Her face changed without her knowing it. Up until then, she had been making it do what she ordered it to: express quiet sorrow, faint irony, weary resignation. Now it expressed surprise and even shock and she almost had to struggle to get it back under control.
“He couldn’t have.”
I smiled at her. “You really were going to doublecross Eddie, weren’t you? You called Curnutt romantic, yet from what I’ve learned about him, he was about as romantic as a doorknob. But he was religious and I can imagine the cock-and-bull story you fed him about how he should pass the real sword over only to the upright Christian who would come calling for it with the other torn half of the jack of spades. Then what? Then you and Robin Styles were going to ride off into the sunset with a three-million-pound sword that you could peddle as well as your father and uncle could because you knew all their tricks. That was about it, wasn’t it?”
She put her glass down and turned back toward the window. “That was it,” she said, “but that’s not it now. I’m stuck with Eddie. I’m in as deep as he is now.”
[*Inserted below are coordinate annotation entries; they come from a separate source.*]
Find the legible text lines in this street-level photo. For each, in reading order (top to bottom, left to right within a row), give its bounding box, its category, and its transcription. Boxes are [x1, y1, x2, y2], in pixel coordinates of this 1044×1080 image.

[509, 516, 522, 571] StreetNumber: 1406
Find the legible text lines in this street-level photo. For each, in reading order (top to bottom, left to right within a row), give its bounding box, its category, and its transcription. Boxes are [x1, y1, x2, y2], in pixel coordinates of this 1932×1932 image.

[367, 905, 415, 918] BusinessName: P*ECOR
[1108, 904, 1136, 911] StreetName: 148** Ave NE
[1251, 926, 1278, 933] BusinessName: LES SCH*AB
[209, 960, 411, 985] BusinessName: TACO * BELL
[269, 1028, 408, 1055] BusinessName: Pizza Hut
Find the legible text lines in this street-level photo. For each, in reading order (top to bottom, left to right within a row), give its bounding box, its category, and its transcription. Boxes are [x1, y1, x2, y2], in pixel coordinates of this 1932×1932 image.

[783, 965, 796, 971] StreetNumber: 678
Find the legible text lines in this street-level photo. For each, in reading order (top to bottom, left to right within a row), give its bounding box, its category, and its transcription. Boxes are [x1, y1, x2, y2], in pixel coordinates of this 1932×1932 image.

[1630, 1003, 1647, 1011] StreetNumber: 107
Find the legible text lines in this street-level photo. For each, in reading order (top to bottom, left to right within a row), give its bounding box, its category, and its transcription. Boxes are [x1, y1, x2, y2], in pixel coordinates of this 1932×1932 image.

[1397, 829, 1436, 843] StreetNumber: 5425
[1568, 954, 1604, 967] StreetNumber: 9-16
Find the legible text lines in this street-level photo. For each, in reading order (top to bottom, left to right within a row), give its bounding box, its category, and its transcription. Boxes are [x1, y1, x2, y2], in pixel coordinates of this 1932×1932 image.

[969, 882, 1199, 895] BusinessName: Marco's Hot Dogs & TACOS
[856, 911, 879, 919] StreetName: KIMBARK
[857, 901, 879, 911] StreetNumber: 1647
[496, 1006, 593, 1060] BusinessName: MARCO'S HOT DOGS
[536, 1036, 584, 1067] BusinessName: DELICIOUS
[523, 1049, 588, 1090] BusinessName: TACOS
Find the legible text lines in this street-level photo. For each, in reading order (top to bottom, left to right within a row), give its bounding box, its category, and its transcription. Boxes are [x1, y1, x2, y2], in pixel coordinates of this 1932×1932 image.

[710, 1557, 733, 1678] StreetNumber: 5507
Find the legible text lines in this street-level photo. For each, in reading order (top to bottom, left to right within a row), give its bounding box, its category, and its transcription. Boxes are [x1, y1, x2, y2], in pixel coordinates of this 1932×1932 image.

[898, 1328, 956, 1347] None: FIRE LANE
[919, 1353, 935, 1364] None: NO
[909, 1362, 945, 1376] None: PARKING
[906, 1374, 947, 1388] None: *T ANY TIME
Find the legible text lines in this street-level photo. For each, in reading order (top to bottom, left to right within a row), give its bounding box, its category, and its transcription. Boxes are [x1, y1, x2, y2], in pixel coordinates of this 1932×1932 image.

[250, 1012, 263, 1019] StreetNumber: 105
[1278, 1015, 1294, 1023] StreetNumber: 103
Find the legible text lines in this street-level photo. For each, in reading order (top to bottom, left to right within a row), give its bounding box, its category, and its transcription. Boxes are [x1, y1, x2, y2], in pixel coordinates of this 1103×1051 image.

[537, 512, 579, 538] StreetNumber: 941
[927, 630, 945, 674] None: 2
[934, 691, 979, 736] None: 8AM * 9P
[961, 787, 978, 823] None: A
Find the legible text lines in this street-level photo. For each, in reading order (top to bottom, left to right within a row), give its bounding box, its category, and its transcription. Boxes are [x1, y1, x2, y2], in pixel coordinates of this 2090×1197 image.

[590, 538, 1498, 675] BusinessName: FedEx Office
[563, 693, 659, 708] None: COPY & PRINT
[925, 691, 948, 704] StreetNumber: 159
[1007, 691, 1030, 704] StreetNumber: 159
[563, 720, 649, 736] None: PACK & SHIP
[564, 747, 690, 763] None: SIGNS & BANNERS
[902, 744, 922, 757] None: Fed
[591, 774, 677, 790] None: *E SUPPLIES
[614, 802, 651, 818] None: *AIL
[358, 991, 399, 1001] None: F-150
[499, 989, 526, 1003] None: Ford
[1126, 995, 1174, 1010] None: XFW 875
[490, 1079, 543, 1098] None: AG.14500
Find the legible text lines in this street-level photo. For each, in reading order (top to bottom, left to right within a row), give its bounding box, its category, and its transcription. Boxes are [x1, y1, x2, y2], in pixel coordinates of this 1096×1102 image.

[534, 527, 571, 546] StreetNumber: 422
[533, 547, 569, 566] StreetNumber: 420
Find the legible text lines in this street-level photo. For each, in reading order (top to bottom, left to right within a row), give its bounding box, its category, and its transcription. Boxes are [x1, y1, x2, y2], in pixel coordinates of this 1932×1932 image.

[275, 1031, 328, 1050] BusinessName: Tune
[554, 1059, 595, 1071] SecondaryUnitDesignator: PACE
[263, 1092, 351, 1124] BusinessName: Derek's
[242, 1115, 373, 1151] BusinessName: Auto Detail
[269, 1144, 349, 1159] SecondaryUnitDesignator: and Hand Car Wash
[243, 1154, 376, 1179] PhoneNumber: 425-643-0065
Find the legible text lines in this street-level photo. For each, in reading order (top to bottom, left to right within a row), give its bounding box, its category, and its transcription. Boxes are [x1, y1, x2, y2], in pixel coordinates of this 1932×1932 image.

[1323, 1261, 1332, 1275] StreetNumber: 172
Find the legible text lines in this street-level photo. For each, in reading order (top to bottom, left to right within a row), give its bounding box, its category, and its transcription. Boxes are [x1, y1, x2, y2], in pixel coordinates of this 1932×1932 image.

“And Eddie still trusts you, doesn’t he?”
“Yes. He trusts me.”
“That’s more than I do.”
She turned. “What about my proposal? Will you give us our twenty-four hours to patch things over?”
“No.”
She stood there looking at me. This time she had slipped on a thoughtful expression. “If you do find the sword, I know where and how we could sell it.”
“For three million pounds.”
“Yes,” she said. “For at least three million pounds.”
“Just you and I.”
“The two of us.”
“There’s only one thing wrong with that, honey.”
“What?”
“For some reason I don’t think I’d live long enough to spend mine.”
H
AMMERSMITH ISN’T ALL THAT
hard to find. You just start heading west and run right into it. But Robin Styles didn’t seem to be too sure where it was, so I had to get out a small map and start giving him rights and lefts.
“Don’t you ever get out of Mayfair?” I said.
“Certainly, but I don’t come here very often. No occasion to, really.”